Journey to the Island (Jurassic Park) – John Williams

One of the most recognisable film composers of all time, John Williams’ work has been heard by billions of people worldwide. Star Wars, Superman, Indiana Jones, E.T, Schindler’s List, Jaws, Close Encounters…all instantly recognisable and magnificent pieces of work.

But none more so for me than this track from one of my favourite movies of all time.

Breaking of the Fellowship (The Fellowship of the Ring) – Howard Shore

Simply one of the greatest soundtrack scores of the last twenty-five years. I could create a Thursday Thirteen list purely from the soundtracks of this trilogy of epic motion pictures, but this piece has always been a particular favourite of mine.

The Third Man – Anton Karas

If you have never seen The Third Man you are not only missing out on one of the greatest films ever made, but also one of the greatest soundtracks ever made. Seriously, everything about this score is a delight. Cue the zither!

Why So Serious? (The Dark Knight) – Hans Zimmer & James Newton Howard

One of the greatest Superhero movies ever made. One of the greatest movies ever made. So it’s fitting it also has one of the best soundtracks Hans Zimmer has ever composed (or rather co-composed) to score it.

Hanging / Escape (Plunkett and Maclean) – Craig Armstrong

My love of Craig Armstrong knows no bounds. Most will know him as the composer for Romeo and Juliet or Moulin Rouge, but this track (actually two pieces joined together) has long been one of my favorite of his movie work. Stunning from beginning to end.
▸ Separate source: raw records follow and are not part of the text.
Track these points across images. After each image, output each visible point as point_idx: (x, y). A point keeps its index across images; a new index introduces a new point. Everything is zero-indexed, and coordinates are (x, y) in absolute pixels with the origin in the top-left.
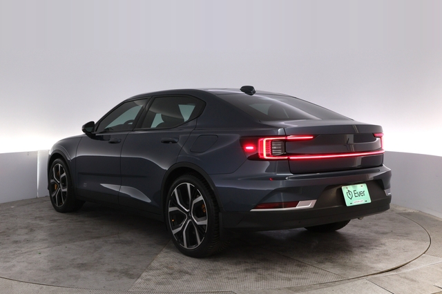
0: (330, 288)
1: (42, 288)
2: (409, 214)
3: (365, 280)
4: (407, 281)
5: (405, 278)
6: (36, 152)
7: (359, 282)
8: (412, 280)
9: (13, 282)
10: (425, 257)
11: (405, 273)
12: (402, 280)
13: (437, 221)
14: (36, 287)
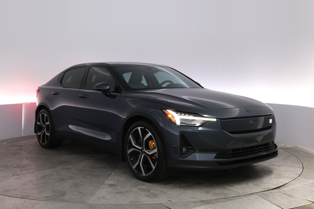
0: (231, 201)
1: (25, 201)
2: (288, 148)
3: (256, 196)
4: (286, 196)
5: (285, 194)
6: (21, 104)
7: (252, 197)
8: (290, 196)
9: (5, 197)
10: (298, 179)
11: (284, 191)
12: (283, 195)
13: (308, 153)
14: (22, 201)
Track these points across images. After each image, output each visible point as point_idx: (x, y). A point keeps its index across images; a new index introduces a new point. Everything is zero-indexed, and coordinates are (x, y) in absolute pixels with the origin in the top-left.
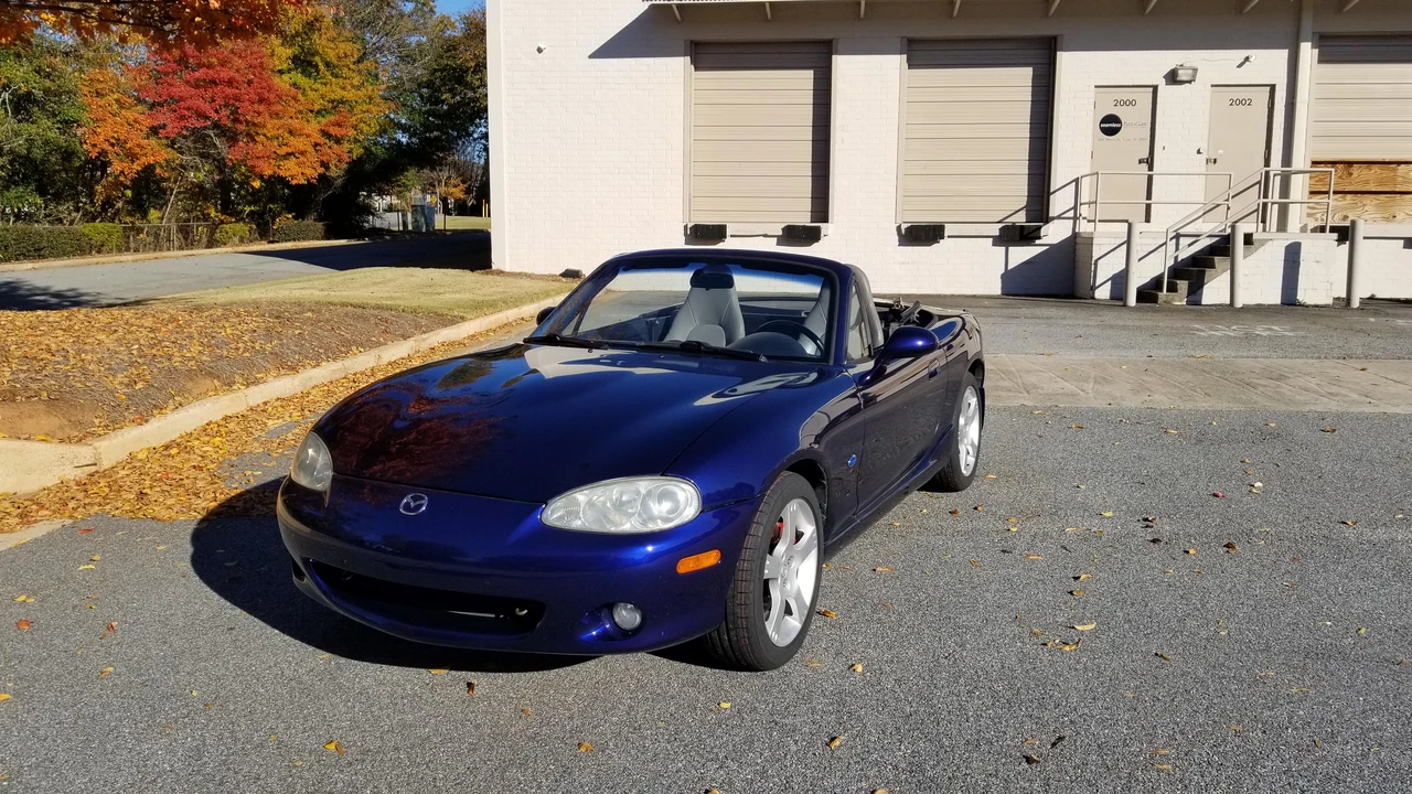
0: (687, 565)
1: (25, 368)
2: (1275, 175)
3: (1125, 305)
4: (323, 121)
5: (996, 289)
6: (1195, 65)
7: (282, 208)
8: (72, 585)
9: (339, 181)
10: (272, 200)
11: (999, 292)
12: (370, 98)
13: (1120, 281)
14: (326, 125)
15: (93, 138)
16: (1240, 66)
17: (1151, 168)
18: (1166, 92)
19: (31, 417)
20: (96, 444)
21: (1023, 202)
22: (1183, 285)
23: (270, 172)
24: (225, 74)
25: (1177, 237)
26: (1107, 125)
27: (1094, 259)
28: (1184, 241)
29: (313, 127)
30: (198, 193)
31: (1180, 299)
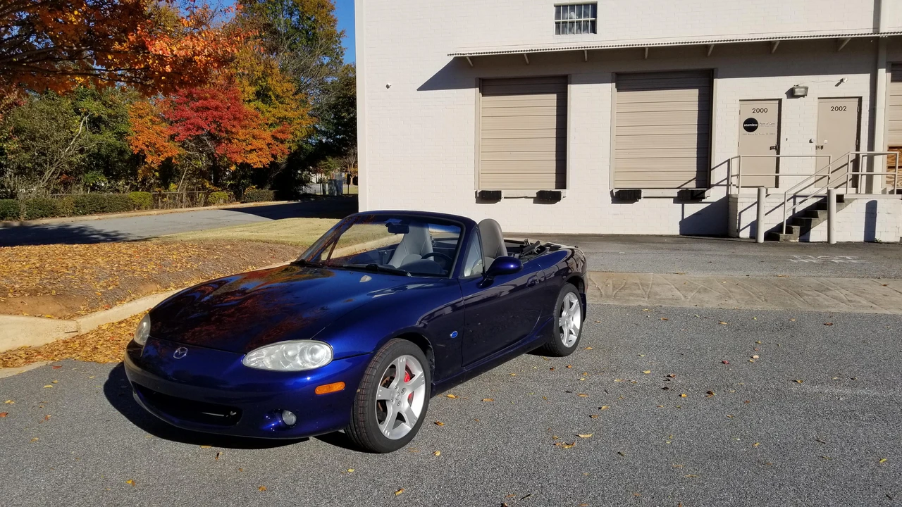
0: (321, 390)
1: (49, 277)
2: (863, 156)
3: (757, 242)
4: (274, 130)
5: (676, 231)
6: (805, 85)
7: (249, 182)
8: (37, 395)
9: (284, 165)
10: (244, 177)
11: (677, 233)
12: (302, 116)
13: (754, 226)
14: (275, 133)
15: (136, 143)
16: (837, 85)
17: (778, 152)
18: (787, 103)
19: (43, 304)
20: (78, 320)
21: (694, 175)
22: (796, 229)
23: (241, 161)
24: (214, 103)
25: (795, 197)
26: (748, 125)
27: (738, 212)
28: (798, 200)
29: (267, 134)
30: (201, 174)
31: (794, 238)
The Kraken (Pirates of the Caribbean: Dead Man’s Chest) – Hans Zimmer

If you were to remove the sublime Journey to the Line from the equation, this is without doubt my favourite track from Hans Zimmer.

Scorponok (Transformers) – Steve Jablonsky

Will forever remind me of the ups and downs of Adelaide ’07 and of psyching myself up for job interviews. A cracking action score that is far better than the movie deserves (although, in all honesty, this and its sequel are two of my guilty pleasures!)

Love Theme (St Elmo’s Fire)

I will not hear a bad word said about this piece of music! Got that?

Point of No Return (Back to the Future III) – Alan Silvestri

Everything about this film trilogy was magnificent, especially Alan Silvestri’s superb soundtrack. Of which this track from the brilliant conclusion to the third installment is a highlight.

Elora Danan (Willow) – James Horner

Viewers of this seminal fantasy film from the 1980s will have seen Warwick Davis in action long before he lit up the screens in Harry Potter, Merlin and Life’s Too Short. Granted, it’s not a movie that is greatly loved (although I cherish it) but Horner’s score is one of the best soundtrack’s of the 1980s, if not ever.

North by Northwest Suite – Bernard Herrmann

Forget Psycho, this is the definitive Hitchcock score. A work of absolute genius and one of the finest film scores ever composed.

Prologue (JFK) – John Williams

Another classic, often overlooked track from legendary composer John Williams. One of my personal favourites.

and

Going Home (Theme from Local Hero) – Mark Knopfler

My favourite film score of all time. I love this track with an intense and fiery passion!

What about you? Are there any film scores (or composers) that rock your world?